Durante los minutos siguientes, se dedicó a disfrutar del coñac entre reflexiones sobre mitos, leyendas, cuentos y folclore. Y entonces, se acordó de otro comentario, el que había hecho él a la profesora de Amelie cuando se la encontró plantada en mitad de la carretera: que parecía un duende de los bosques.
Al recordarlo, frunció el ceño. Se había jugado la vida por salvar a un desconocido, pero no le había importado. Y tampoco había dudado en enfrentarse a él para decirle lo que debía hacer con su hija.
Pero ahora conocía el motivo. Ahora sabía por qué se había mostrado tan vehemente al respecto. Se lo había confesado ella misma al hablarle de su infancia.
Jenna Ayrton se sentía invisible.
Y era normal que se sintiera así.
No había nada en ella que llamara la atención, ni un solo detalle externo que pudiera despertar su interés.
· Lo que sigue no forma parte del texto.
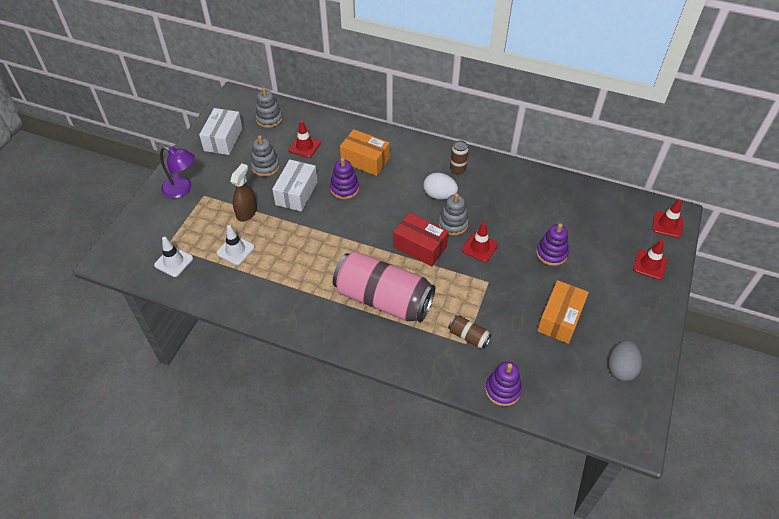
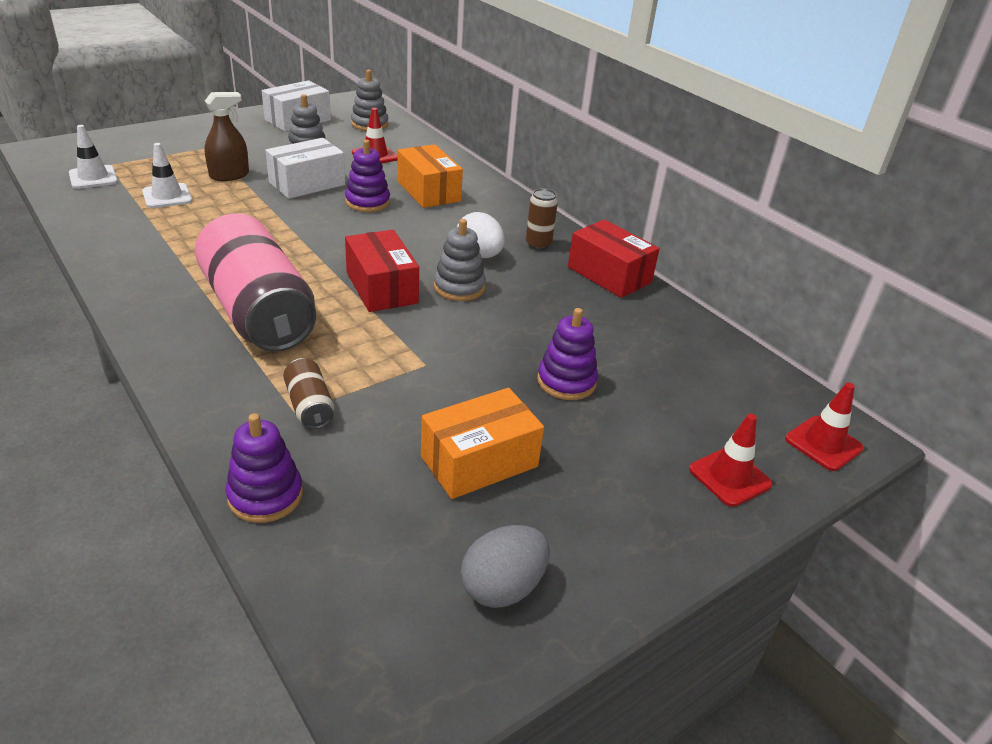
camera: 30 degrees right, 15 degrees down
(182, 189) = (197, 135): purple lamp -> none
(479, 247) = (464, 325): red traffic cone -> none
(508, 172) = (609, 275): none -> red box

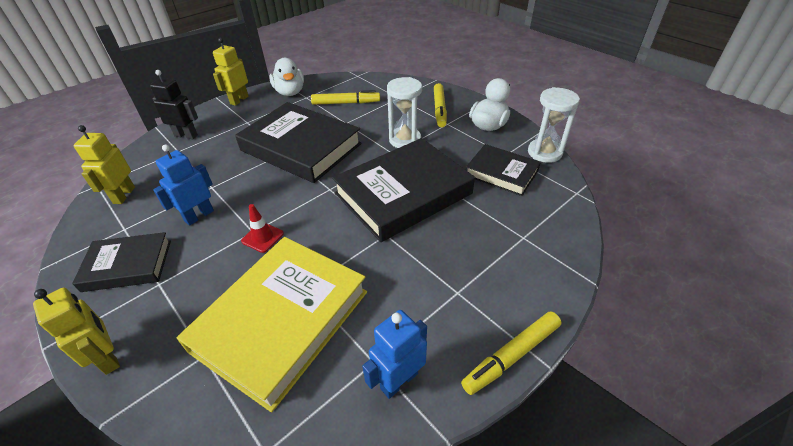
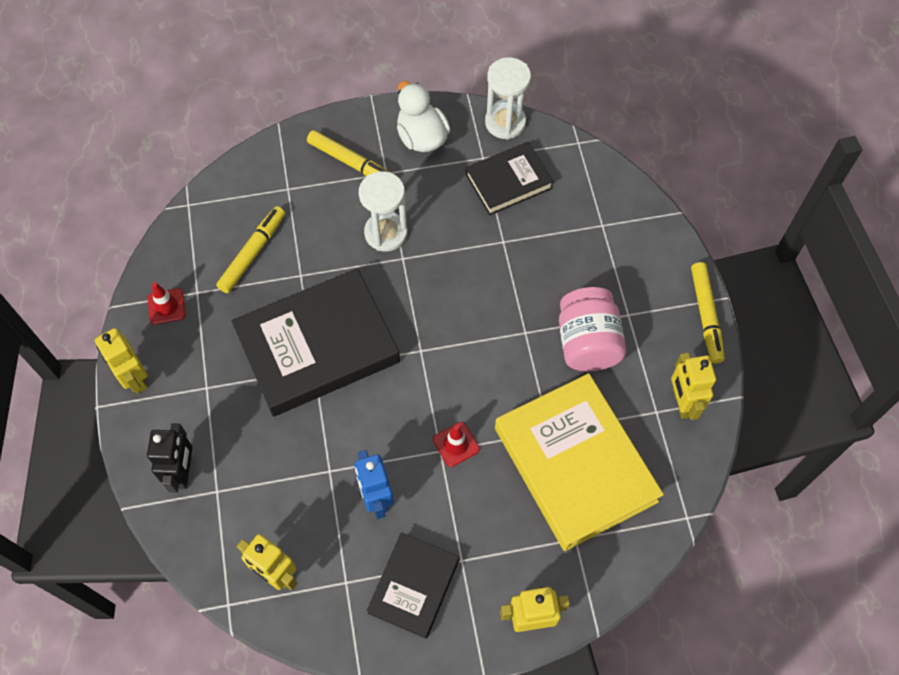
camera: 60 degrees left, 20 degrees up
(186, 135) = (183, 472): black robot -> black robot turned 135 degrees clockwise
(290, 92) = (166, 306): white duck -> red traffic cone
(399, 380) = (682, 402): blue robot -> yellow robot
(403, 193) = (477, 286): black book -> none
(407, 276) = (587, 342): none -> pink jar

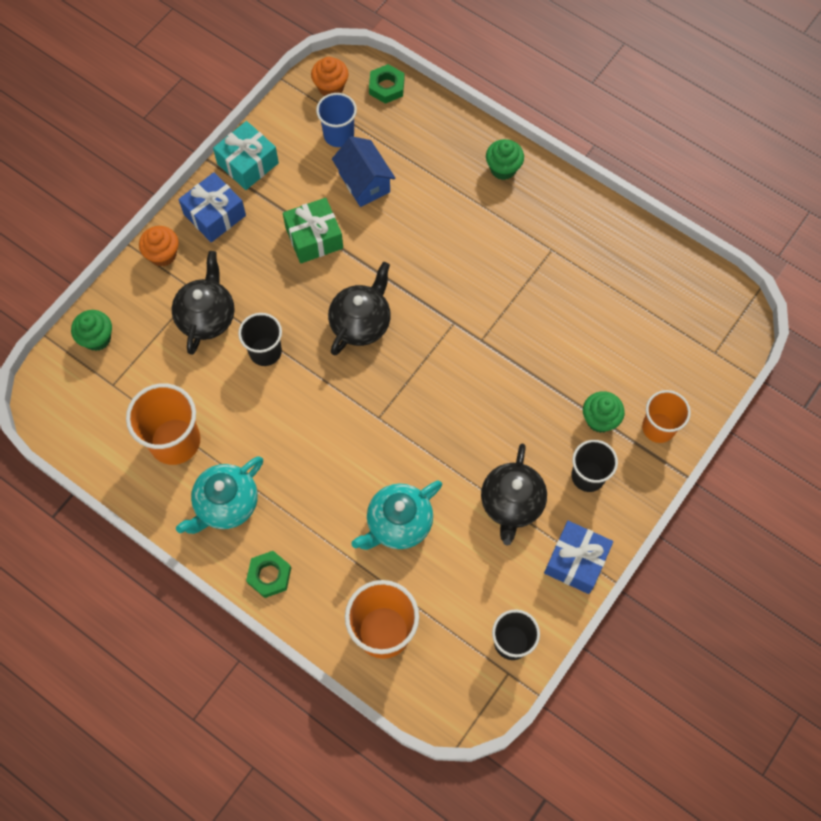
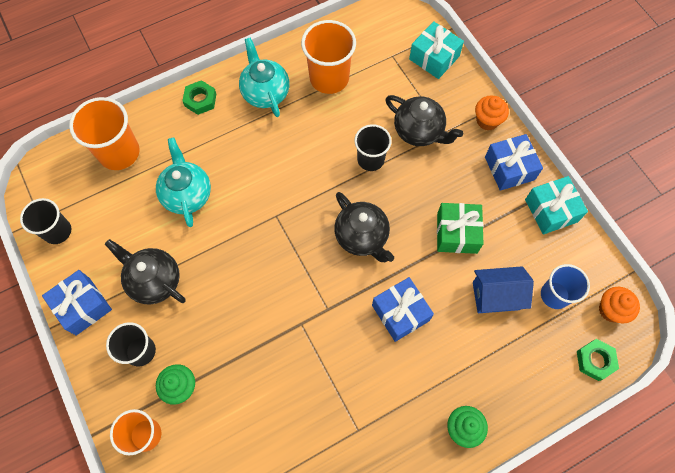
camera: 115 degrees right, 0 degrees up
(97, 338) = (434, 58): green cupcake -> turquoise gift
(424, 257) = (400, 313): none -> blue gift

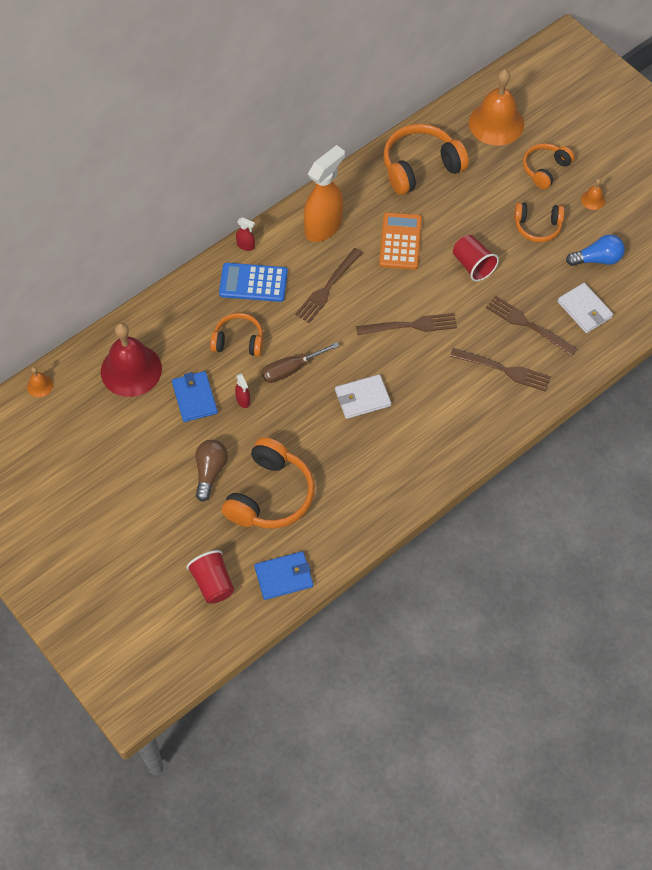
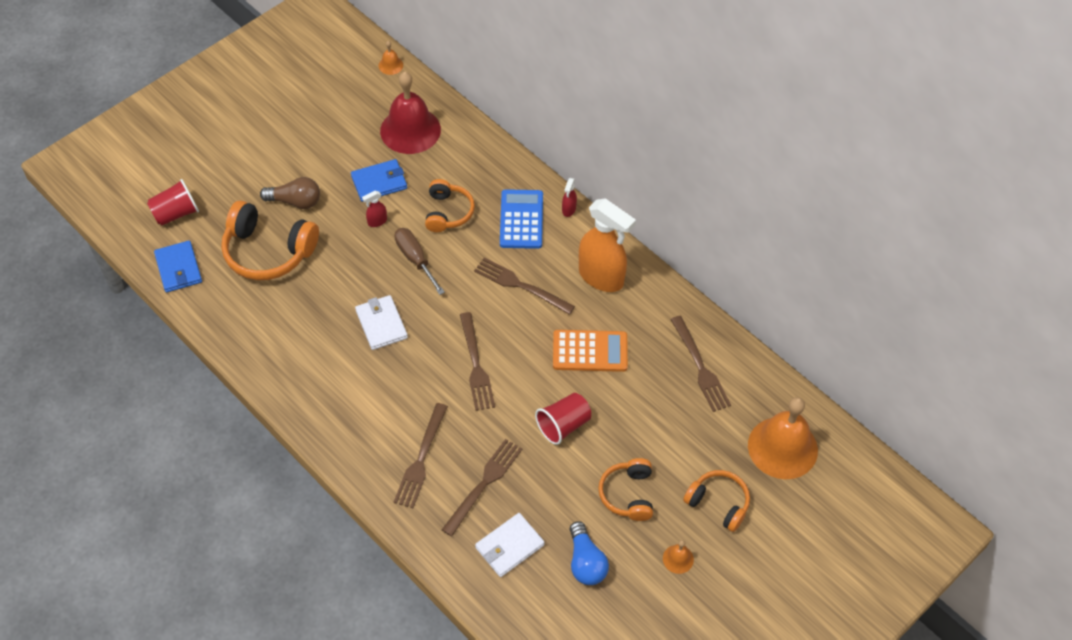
camera: 85 degrees right, 5 degrees down
(420, 167) = (701, 368): orange headphones -> brown fork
Calzado sin tacón y vestidos sosos que no hacían nada por realzar su figura. Una cara bonita, pero sin el énfasis del maquillaje. Y, para empeorar las cosas, una melena de pelo castaño normal y corriente que, encima, se recogía con moños.
Cualquiera se habría dado cuenta de que hacía todo lo posible por pasar desapercibida. No es que se sintiera invisible; es que quería serlo.
Volvió a alcanzar la copa, echó otro trago y, mientras lo saboreaba, pensó que había algo muy atractivo bajo su apariencia gris. Estaba en su forma de hablar y en su forma de responder. Estaba en sus claros ojos de color avellana.
Había algo que…
¿Qué?
Evandro dejó la pregunta en el aire, sin contestar.